Exercise goal: Give everything from the start of the records down to and including the line that contains "Producción estándar" as a JSON list of strings, one string per line, leaving out blank lines.

** Available records follows **

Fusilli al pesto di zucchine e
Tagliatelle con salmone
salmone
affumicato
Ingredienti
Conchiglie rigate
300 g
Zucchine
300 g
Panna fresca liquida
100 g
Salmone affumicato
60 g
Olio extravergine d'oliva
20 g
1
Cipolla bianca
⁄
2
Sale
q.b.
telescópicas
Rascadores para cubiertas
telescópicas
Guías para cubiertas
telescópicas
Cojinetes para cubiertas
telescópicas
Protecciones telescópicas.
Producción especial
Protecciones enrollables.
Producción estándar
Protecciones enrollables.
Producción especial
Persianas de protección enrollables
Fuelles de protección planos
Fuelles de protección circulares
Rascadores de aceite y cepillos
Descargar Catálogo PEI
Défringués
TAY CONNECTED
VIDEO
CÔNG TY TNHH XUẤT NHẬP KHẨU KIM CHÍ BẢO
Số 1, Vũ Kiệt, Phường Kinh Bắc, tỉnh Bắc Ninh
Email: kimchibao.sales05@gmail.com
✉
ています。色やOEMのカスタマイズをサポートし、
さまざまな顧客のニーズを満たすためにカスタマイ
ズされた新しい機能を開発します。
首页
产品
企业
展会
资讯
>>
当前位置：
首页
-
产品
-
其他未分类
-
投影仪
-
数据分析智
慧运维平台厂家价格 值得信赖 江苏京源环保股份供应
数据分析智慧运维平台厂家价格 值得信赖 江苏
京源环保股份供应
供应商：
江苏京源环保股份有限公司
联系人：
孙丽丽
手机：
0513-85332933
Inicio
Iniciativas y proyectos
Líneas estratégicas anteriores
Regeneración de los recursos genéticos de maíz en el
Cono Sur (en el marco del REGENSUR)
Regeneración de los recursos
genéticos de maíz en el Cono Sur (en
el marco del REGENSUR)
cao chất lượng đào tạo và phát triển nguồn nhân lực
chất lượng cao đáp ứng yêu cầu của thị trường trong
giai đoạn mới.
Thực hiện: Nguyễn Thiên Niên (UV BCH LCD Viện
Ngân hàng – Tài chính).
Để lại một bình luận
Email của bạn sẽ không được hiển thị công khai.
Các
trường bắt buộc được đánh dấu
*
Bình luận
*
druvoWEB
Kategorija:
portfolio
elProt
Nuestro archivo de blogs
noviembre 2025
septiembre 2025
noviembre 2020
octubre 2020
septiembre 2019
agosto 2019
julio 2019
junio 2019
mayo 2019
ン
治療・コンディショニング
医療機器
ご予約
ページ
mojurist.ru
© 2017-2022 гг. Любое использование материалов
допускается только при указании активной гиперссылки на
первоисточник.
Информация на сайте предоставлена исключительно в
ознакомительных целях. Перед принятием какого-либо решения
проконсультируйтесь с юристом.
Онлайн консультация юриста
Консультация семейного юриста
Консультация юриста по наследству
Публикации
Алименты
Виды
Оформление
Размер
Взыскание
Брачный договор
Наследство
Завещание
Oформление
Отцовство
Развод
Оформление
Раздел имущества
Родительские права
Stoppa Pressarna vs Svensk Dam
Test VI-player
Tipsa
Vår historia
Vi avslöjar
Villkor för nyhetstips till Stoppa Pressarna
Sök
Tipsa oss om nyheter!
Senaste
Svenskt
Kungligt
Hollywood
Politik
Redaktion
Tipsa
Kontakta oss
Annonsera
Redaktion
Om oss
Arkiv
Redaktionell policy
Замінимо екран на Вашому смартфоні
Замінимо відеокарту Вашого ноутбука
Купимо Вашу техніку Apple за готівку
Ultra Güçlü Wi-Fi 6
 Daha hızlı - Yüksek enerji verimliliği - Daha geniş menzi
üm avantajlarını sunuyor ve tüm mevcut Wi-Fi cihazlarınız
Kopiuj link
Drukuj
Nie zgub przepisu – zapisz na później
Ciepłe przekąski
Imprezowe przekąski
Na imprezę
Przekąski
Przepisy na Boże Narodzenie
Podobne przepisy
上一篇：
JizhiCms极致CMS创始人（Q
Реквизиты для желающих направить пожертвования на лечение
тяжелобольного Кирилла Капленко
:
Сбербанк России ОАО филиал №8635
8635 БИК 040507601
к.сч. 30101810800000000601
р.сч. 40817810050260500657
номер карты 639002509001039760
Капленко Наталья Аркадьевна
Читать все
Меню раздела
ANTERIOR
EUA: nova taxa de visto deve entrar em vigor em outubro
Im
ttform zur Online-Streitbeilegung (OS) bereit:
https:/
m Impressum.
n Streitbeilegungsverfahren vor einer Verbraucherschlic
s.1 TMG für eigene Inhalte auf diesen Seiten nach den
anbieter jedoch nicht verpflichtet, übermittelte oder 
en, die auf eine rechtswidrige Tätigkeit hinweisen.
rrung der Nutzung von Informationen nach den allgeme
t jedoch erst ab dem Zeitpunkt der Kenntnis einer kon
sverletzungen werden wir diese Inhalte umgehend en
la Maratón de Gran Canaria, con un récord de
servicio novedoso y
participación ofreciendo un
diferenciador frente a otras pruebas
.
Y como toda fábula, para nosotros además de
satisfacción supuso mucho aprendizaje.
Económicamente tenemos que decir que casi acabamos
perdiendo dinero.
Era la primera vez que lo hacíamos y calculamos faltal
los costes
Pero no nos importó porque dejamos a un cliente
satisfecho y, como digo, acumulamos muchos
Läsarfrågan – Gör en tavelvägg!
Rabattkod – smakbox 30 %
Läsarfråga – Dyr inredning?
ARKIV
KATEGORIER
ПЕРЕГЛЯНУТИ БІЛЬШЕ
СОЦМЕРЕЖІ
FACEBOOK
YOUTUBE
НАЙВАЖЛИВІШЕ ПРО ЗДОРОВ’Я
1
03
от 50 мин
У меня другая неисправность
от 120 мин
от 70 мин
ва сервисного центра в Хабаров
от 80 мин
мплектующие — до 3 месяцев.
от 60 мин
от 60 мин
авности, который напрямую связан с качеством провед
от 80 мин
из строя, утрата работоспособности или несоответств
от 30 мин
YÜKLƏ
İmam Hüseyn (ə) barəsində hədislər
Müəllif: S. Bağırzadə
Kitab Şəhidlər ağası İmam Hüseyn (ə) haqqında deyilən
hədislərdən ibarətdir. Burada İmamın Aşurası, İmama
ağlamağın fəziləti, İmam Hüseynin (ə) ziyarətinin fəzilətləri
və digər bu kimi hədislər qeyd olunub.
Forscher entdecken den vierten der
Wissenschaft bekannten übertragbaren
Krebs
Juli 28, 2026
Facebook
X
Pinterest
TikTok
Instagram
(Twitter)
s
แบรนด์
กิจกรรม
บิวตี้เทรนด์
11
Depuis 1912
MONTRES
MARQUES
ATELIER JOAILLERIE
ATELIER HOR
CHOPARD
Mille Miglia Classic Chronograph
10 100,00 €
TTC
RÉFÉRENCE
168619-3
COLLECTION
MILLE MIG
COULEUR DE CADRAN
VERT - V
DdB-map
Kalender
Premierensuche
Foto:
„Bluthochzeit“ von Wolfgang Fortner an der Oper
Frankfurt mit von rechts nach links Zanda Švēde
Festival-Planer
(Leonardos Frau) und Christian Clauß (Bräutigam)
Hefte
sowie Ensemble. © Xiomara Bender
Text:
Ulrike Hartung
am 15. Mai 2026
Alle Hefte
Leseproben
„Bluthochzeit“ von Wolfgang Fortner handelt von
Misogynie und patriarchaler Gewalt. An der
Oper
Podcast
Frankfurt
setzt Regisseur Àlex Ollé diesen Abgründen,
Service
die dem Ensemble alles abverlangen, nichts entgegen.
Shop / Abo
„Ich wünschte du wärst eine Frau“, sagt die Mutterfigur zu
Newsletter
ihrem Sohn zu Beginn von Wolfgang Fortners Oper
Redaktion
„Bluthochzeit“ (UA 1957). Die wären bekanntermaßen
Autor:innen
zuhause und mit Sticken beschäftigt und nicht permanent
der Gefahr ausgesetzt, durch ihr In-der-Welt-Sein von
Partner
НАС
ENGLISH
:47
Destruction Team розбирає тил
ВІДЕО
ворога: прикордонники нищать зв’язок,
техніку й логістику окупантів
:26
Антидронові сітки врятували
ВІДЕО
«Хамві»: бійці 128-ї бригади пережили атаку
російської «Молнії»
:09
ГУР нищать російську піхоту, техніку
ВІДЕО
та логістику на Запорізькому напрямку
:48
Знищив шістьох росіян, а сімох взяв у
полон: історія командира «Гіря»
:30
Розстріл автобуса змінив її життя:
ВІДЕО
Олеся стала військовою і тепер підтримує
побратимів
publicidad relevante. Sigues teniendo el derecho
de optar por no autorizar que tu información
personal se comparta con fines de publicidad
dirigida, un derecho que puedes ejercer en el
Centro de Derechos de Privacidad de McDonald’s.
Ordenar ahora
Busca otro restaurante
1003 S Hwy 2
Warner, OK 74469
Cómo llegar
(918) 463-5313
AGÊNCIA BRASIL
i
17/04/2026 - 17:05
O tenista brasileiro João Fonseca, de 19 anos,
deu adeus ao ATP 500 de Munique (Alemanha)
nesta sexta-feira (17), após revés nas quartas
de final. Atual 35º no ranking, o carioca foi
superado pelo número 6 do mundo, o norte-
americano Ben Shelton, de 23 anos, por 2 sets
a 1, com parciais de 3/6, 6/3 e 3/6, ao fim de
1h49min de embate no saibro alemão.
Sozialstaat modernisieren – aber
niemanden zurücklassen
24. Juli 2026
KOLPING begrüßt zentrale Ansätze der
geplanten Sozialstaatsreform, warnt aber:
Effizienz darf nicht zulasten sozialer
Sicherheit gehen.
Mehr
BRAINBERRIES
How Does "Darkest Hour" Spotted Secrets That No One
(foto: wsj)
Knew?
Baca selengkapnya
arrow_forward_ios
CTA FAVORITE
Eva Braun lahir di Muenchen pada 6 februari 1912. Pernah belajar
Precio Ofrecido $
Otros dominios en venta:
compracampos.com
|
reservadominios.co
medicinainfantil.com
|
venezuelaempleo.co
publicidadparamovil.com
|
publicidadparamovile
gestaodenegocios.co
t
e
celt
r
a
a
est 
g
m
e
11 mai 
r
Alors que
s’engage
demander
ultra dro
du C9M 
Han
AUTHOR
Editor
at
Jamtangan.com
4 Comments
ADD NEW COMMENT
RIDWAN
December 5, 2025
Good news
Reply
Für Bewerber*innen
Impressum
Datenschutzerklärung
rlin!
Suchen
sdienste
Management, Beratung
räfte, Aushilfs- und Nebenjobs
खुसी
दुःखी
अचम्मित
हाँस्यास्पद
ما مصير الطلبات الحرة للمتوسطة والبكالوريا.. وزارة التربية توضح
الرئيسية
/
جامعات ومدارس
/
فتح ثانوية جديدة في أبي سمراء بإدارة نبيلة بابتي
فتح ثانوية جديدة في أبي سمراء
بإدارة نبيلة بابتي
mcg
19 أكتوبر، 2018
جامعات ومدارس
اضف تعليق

** End of Available records **

Answer for the task:
[
  "Fusilli al pesto di zucchine e",
  "Tagliatelle con salmone",
  "salmone",
  "affumicato",
  "Ingredienti",
  "Conchiglie rigate",
  "300 g",
  "Zucchine",
  "300 g",
  "Panna fresca liquida",
  "100 g",
  "Salmone affumicato",
  "60 g",
  "Olio extravergine d'oliva",
  "20 g",
  "1",
  "Cipolla bianca",
  "⁄",
  "2",
  "Sale",
  "q.b.",
  "telescópicas",
  "Rascadores para cubiertas",
  "telescópicas",
  "Guías para cubiertas",
  "telescópicas",
  "Cojinetes para cubiertas",
  "telescópicas",
  "Protecciones telescópicas.",
  "Producción especial",
  "Protecciones enrollables.",
  "Producción estándar"
]